>>

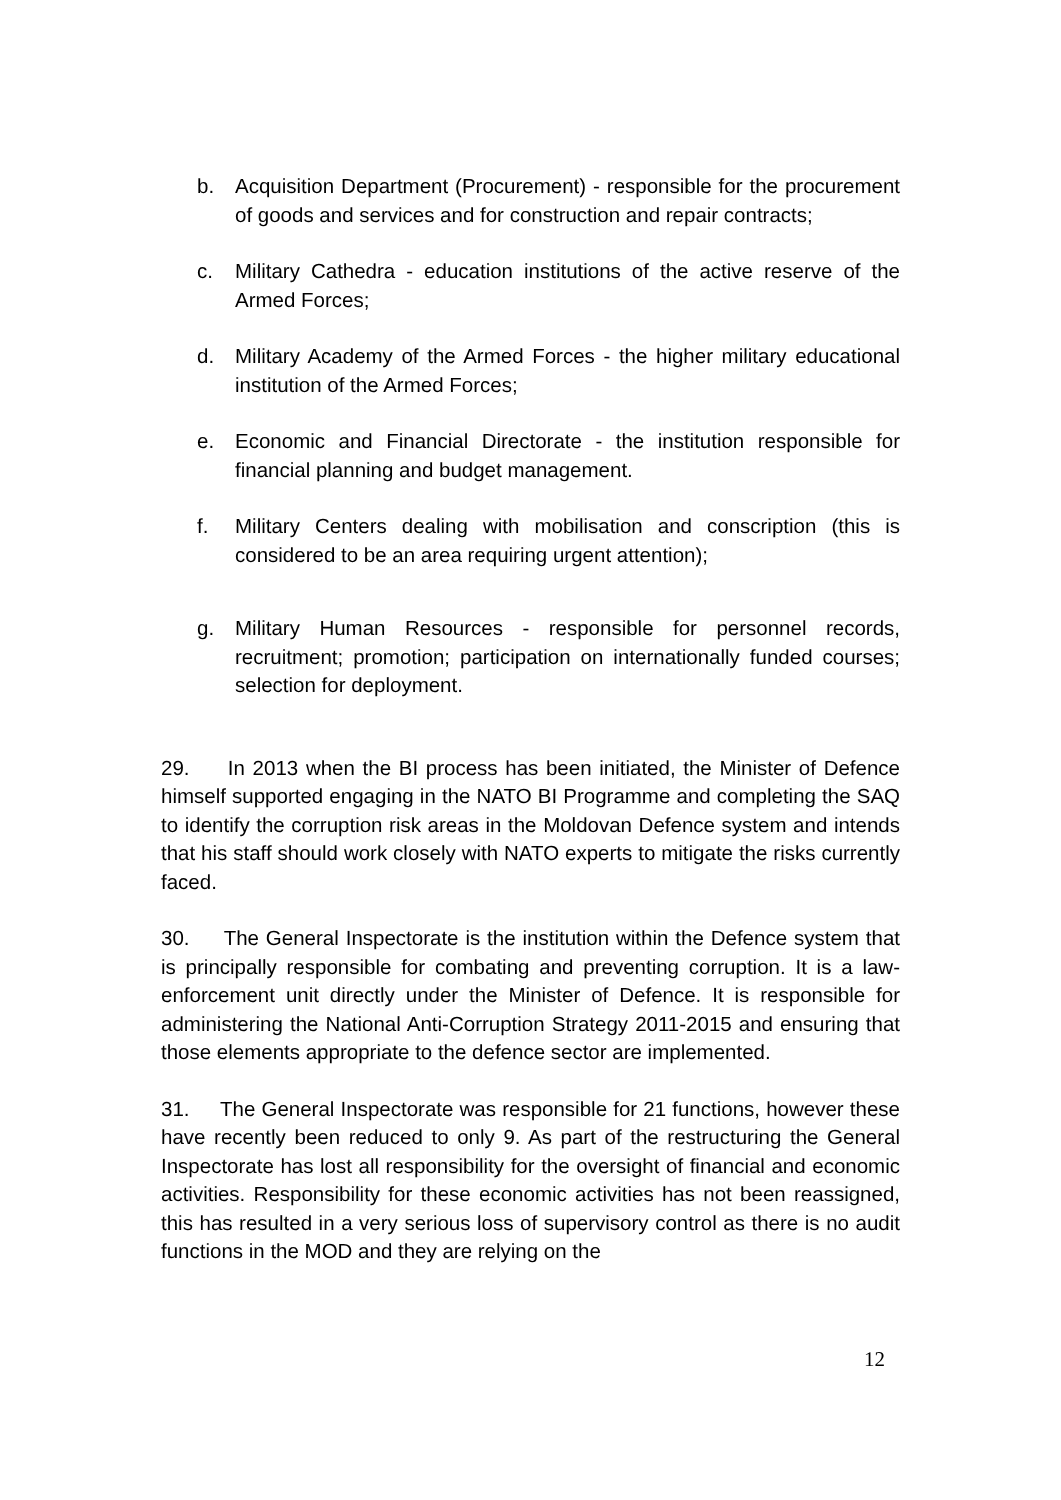b. Acquisition Department (Procurement) - responsible for the procurement of goods and services and for construction and repair contracts;
c. Military Cathedra - education institutions of the active reserve of the Armed Forces;
d. Military Academy of the Armed Forces - the higher military educational institution of the Armed Forces;
e. Economic and Financial Directorate - the institution responsible for financial planning and budget management.
f. Military Centers dealing with mobilisation and conscription (this is considered to be an area requiring urgent attention);
g. Military Human Resources - responsible for personnel records, recruitment; promotion; participation on internationally funded courses; selection for deployment.
29. In 2013 when the BI process has been initiated, the Minister of Defence himself supported engaging in the NATO BI Programme and completing the SAQ to identify the corruption risk areas in the Moldovan Defence system and intends that his staff should work closely with NATO experts to mitigate the risks currently faced.
30. The General Inspectorate is the institution within the Defence system that is principally responsible for combating and preventing corruption. It is a law-enforcement unit directly under the Minister of Defence. It is responsible for administering the National Anti-Corruption Strategy 2011-2015 and ensuring that those elements appropriate to the defence sector are implemented.
31. The General Inspectorate was responsible for 21 functions, however these have recently been reduced to only 9. As part of the restructuring the General Inspectorate has lost all responsibility for the oversight of financial and economic activities. Responsibility for these economic activities has not been reassigned, this has resulted in a very serious loss of supervisory control as there is no audit functions in the MOD and they are relying on the
12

<<

◆ **Job item**
Every line of the listing is to be retyped exactly; pictures stay out.

◆ **Solved problem**
b. Acquisition Department (Procurement) - responsible for the procurement of goods and services and for construction and repair contracts;
c. Military Cathedra - education institutions of the active reserve of the Armed Forces;
d. Military Academy of the Armed Forces - the higher military educational institution of the Armed Forces;
e. Economic and Financial Directorate - the institution responsible for financial planning and budget management.
f. Military Centers dealing with mobilisation and conscription (this is considered to be an area requiring urgent attention);
g. Military Human Resources - responsible for personnel records, recruitment; promotion; participation on internationally funded courses; selection for deployment.
29. In 2013 when the BI process has been initiated, the Minister of Defence himself supported engaging in the NATO BI Programme and completing the SAQ to identify the corruption risk areas in the Moldovan Defence system and intends that his staff should work closely with NATO experts to mitigate the risks currently faced.
30. The General Inspectorate is the institution within the Defence system that is principally responsible for combating and preventing corruption. It is a law-enforcement unit directly under the Minister of Defence. It is responsible for administering the National Anti-Corruption Strategy 2011-2015 and ensuring that those elements appropriate to the defence sector are implemented.
31. The General Inspectorate was responsible for 21 functions, however these have recently been reduced to only 9. As part of the restructuring the General Inspectorate has lost all responsibility for the oversight of financial and economic activities. Responsibility for these economic activities has not been reassigned, this has resulted in a very serious loss of supervisory control as there is no audit functions in the MOD and they are relying on the
12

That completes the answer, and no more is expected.